EXTRAIT DU TEXTE:
Société

Edito de Seneplus: QUI A SAUVÉ JAMMEH ? Par ALYMANA BATHILY


Lundi 8 Juin 2015

Quand Lamin Sanneh a quitté les Etats-Unis, le FBI en a informé le Département d’Etat qui, à son tour, a informé un pays voisin de la Gambie, sa destination première. Ce pays, c’est évidemment le Sénégal

«Qui a protégé Yaya Jammeh ?» C’est la question à laquelle tente de répondre le Washington Post dans un article intitulé «Comment un dirigeant africain détesté a survécu à un coup d’État monté aux États-Unis» et paru dans l’édition du 31 mai du quotidien conservateur de la capitale américaine.

L’article fait référence à la tentative de coup d’Etat contre le président gambien, perpétrée le 30 décembre 2014 et défaite par les forces armées loyales à Yaya Jammeh avec le massacre des assaillants et une nouvelle vague de répressions contre l’opposition politique et la société civile.

Le Washington Post a recueilli les témoignages de «trois fonctionnaires du département de la Justice qui ont accepté de parler à condition que leur anonymat soit protégé ; le sujet étant secret». Sur cette base, le journal révèle que le FBI a en fait surveillé tout le processus de préparation du coup d’Etat, sur le sol américain, en interceptant les conférences téléphoniques préparatoires que les conspirateurs basés dans différentes villes des USA tenaient tous les samedis.

EXERCICES PROPOSÉS:
[A] D'après l'extrait sur Yaya Jammeh, à quelle date la tentative de coup d'État contre le président gambien a-t-elle été perpétrée ?
[B] Poursuivez l'extrait sur Yaya Jammeh à la suite de sa dernière phrase.

DONNÉES FOURNIES:
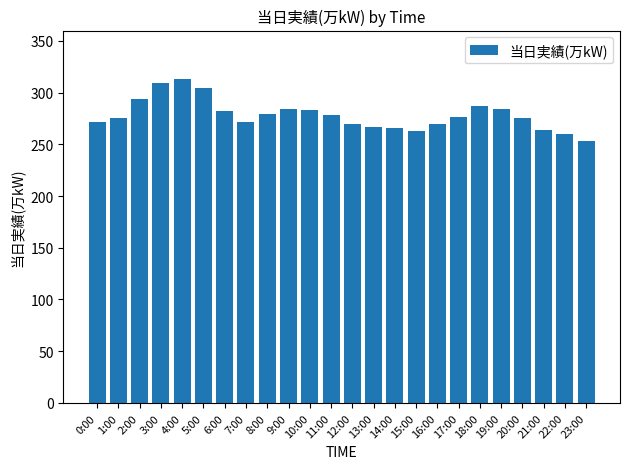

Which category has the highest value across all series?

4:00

...

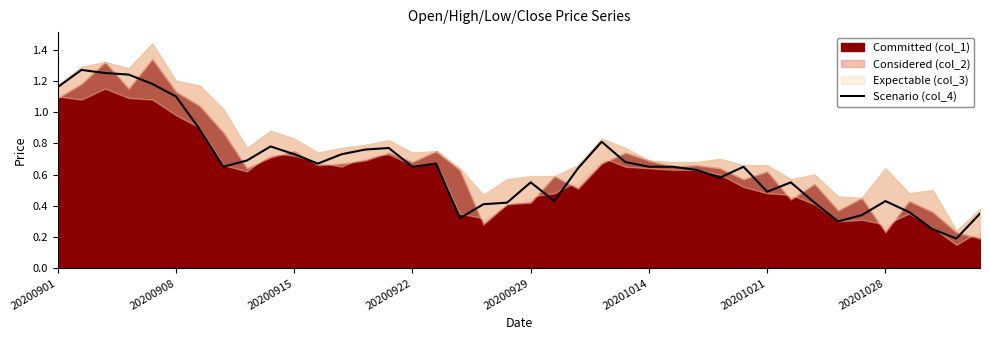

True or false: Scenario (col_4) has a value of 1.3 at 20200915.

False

CORRIGÉ DES EXERCICES:
[A] Le 30 décembre 2014.

[B]
Le FBI a ainsi pu connaitre tous les détails de l’opération qui se préparait : depuis le budget de 221 000 dollars US jusqu'à l’armement et l’équipement achetés aux États-Unis et envoyés en Gambie.

L’agence américaine a aussi été informée du plan initial qui était d’attaquer le convoi de Jammeh sur son trajet habituel du palais présidentiel à son village.

Evidemment tous les conspirateurs ont été identifiés. Cherno Njie (Thierno Ndiaye en orthographie sénégalaise), un riche promoteur immobilier basé au Texas, apparaissait comme le financier de l’opération. Lamin Sanneh (Lamine Sané), un ancien officier supérieur des forces armées gambiennes était le cerveau militaire. Pap Faal (Pape Fall), un vétéran de l’armée américaine avec 10 ans de service en Afghanistan, Njaga Jagne (Ndiaga Diagne), un capitaine de la Garde Nationale de l’Etat du Kentuky, ayant servi à deux reprises en Iraq, et Alagie Barrow (El Hadji Barro), un ancien officier de la Garde Nationale de l’Etat de Tennesse, complétaient l’équipe.

Selon les informations du Washington Post, en début décembre 2013, quand Lamin Sanneh a quitté les Etats-Unis, le FBI en a informé le Département d’Etat (le ministère des Affaires étrangères des Etats-Unis).

Le Département d’Etat a à son tour informé le pays voisin de la Gambie qui était sa destination première «dans l’espoir que les autorités locales l’intercepteraient et éviteraient un bain de sang».

Ce «pays voisin de la Gambie» est évidemment le Sénégal. L’informateur du Washington Post soutient que Yaya Jammeh n’a alors pas été informé de peur que le régime ne s’en prenne «à des innocents américains» en Gambie.

Toujours est il que quand les comploteurs sont arrivés du Sénégal par la route et se sont mis en place, Yaya Jammeh était prévenu. Il a alors mis en place un piège. Alors que les conspirateurs avaient prévu d’attaquer son convoi quand il se rendrait du palais présidentiel à son village, il part brusquement à l’étranger. Quand ils se résolvent à attaquer le palais présidentiel, ils rencontrent un barrage de feu, la garde ayant été considérablement renforcée.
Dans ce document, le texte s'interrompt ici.